WHAT TO WORK ON: Translate this sentence from the security agreement excerpt below into Spanish: "The Grantor agrees that, from time to time at its own expense, it will promptly execute and deliver all further instruments and documents, and take all further action, that may be necessary or desirable, or that the Lender may request, in order to perfect, preserve and protect any security interest granted or purported to be granted hereby or to enable the Lender to exercise and enforce its rights and remedies hereunder with respect to any Collateral."

EXCERPT:
-*-

All Dividends, Distributions, interest, principal, cash payments, and proceeds
which may at any time and from time to time be held by the Grantor but which the
Grantor is then obligated to deliver to the Lender, shall, until delivery to the
Lender, be held by the Grantor separate and apart from its other property in
trust for the Lender. The Lender agrees that unless an Event of Default shall
have occurred and be continuing and the Lender shall have given the notice
referred to in Section 4.4(b), the Grantor shall have the exclusive voting power
with respect to any Securities constituting Collateral and the Lender shall,
upon the written request of the Grantor, promptly deliver such proxies and other
documents, if any, as shall be reasonably requested by the Grantor which are
necessary to allow the Grantor to exercise voting power with respect to any such
Securities; provided, however, that no vote shall be cast, or consent, waiver,
or ratification given, or action taken by the Grantor that would impair any such
Collateral or be inconsistent with or violate any provision of the Credit
Agreement or any other Loan Document (including this Security Agreement).

      SECTION 4.5. Amendment of Constitutive Documents. The Grantor will not
amend, supplement or otherwise modify, or permit, consent or suffer to occur any
amendment, supplement or modification of any terms or provisions contained in,
or applicable to, any constitutive document of any issuer of any Security
comprising the Collateral in which it has an equity interest if the effect
thereof is to impair, or is in any manner adverse to, the rights or interests of
the Lender or any other Senior Secured Party hereunder or under the Credit
Agreement or any other Loan Document, without the prior written consent of the
Lender.

      SECTION 4.6. Transfers and Other Liens. The Grantor shall not:

            (a)  sell, assign (by operation of law or otherwise) or otherwise
      dispose of any of the Collateral; or

            (b) create or suffer to exist any Lien or other charge or
      encumbrance upon or with respect to any of the Collateral to secure
      Indebtedness of any Person or entity, except for


                                      -9-
<PAGE>   10
      the security interest created by this Security Agreement and except as
      permitted by the Credit Agreement.

      SECTION 4.7. Further Assurances, etc. The Grantor agrees that, from time
to time at its own expense, it will promptly execute and deliver all further
instruments and documents, and take all further action, that may be necessary or
desirable, or that the Lender may request, in order to perfect, preserve and
protect any security interest granted or purported to be granted hereby or to
enable the Lender to exercise and enforce its rights and remedies hereunder with
respect to any Collateral. Without limiting the generality of the foregoing, the
Grantor will

            (a) execute and file such financing or continuation statements, or
      amendments thereto, and such other instruments or notices as may be
      necessary or desirable, or as the Lender may request, in order to perfect
      and preserve the security interests and other rights granted or purported
      to be granted to the Lender hereby;

            (b) promptly execute and deliver all further instruments, and take
      all further action, that may be necessary or desirable, or that the Lender
      may reasonably request, in order to perfect and protect any security
      interest granted or purported to be granted hereby or to enable the Lender
      to exercise and enforce its rights and remedies hereunder with respect to
      any Collateral; and

            (c) furnish to the Lender, from time to time at the Lender's
      request, statements and schedules further identifying and describing the
      Collateral and such other reports in connection with the Collateral as the
      Lender may reasonably request, all in reasonable detail.

-*-

EXTRACTED RECORDS:
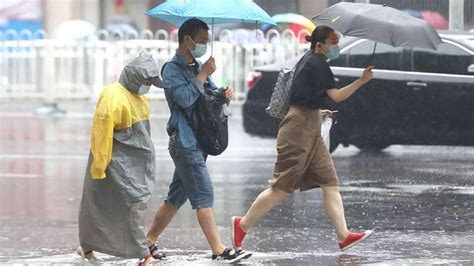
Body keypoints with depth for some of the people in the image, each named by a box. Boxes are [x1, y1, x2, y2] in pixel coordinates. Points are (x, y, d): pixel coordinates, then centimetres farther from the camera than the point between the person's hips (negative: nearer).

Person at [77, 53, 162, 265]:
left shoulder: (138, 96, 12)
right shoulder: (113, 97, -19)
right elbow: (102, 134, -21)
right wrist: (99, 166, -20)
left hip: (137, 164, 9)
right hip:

-*-

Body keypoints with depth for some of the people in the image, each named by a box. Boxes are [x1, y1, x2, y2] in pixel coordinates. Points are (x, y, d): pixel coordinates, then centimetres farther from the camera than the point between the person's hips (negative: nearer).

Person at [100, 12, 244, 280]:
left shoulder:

-*-

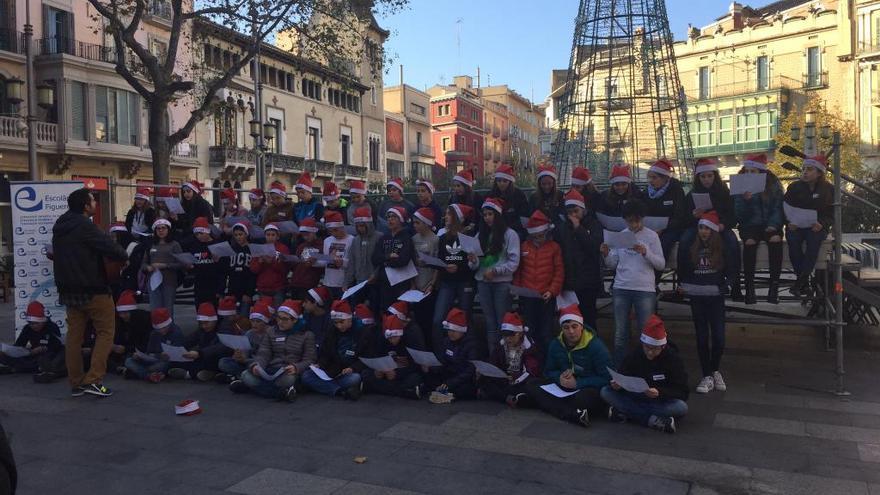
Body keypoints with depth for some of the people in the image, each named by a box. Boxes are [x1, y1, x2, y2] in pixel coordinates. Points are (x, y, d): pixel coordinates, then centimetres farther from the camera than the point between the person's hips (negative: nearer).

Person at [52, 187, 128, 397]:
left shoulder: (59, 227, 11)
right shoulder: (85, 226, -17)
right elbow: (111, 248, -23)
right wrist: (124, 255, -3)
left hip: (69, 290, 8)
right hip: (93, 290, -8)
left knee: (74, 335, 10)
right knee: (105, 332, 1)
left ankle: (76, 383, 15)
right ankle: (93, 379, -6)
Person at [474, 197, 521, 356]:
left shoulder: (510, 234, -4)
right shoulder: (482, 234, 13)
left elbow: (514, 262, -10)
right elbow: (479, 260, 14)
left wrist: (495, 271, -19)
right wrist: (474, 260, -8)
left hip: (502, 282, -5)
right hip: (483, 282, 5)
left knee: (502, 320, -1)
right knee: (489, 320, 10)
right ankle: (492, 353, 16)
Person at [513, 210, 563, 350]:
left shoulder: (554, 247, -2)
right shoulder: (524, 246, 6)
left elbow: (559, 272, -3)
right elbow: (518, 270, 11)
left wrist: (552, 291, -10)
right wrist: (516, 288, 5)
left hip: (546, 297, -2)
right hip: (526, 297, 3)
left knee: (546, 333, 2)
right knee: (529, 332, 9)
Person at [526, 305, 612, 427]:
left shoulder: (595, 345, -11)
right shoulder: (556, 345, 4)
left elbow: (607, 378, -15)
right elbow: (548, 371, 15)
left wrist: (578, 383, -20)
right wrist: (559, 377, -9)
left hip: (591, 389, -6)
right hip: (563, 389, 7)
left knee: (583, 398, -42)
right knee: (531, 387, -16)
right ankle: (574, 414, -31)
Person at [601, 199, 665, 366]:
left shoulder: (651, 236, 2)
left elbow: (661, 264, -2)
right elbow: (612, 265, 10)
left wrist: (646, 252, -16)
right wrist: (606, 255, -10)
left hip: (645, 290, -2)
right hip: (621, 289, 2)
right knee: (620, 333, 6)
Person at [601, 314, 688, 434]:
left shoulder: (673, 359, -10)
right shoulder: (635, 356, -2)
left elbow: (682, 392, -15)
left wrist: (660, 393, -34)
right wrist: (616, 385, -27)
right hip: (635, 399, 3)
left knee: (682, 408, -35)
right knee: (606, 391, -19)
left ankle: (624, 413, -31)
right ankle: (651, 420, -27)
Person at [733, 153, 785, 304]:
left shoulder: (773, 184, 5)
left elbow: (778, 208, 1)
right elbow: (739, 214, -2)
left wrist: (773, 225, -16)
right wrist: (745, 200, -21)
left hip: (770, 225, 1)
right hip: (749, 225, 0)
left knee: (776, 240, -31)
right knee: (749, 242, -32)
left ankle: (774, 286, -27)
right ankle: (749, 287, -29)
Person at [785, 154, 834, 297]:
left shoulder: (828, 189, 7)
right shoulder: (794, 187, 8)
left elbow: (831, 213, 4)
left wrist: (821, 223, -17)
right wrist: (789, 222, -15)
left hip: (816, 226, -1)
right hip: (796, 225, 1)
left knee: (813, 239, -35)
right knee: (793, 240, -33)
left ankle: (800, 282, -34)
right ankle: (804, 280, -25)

-*-

ANSWER TO THE EXERCISE: El Otorgante acepta que, periódicamente y a su propio costo, otorgará y entregará sin demora todos los instrumentos y documentos adicionales, y tomará todas las medidas adicionales, que sean necesarios o convenientes, o que el Prestamista solicite, a fin de perfeccionar, preservar y proteger cualquier garantía real otorgada o que se pretenda otorgar en virtud del presente, o de permitir al Prestamista ejercer y hacer valer sus derechos y recursos conforme al presente con respecto a cualquier Bien en Garantía.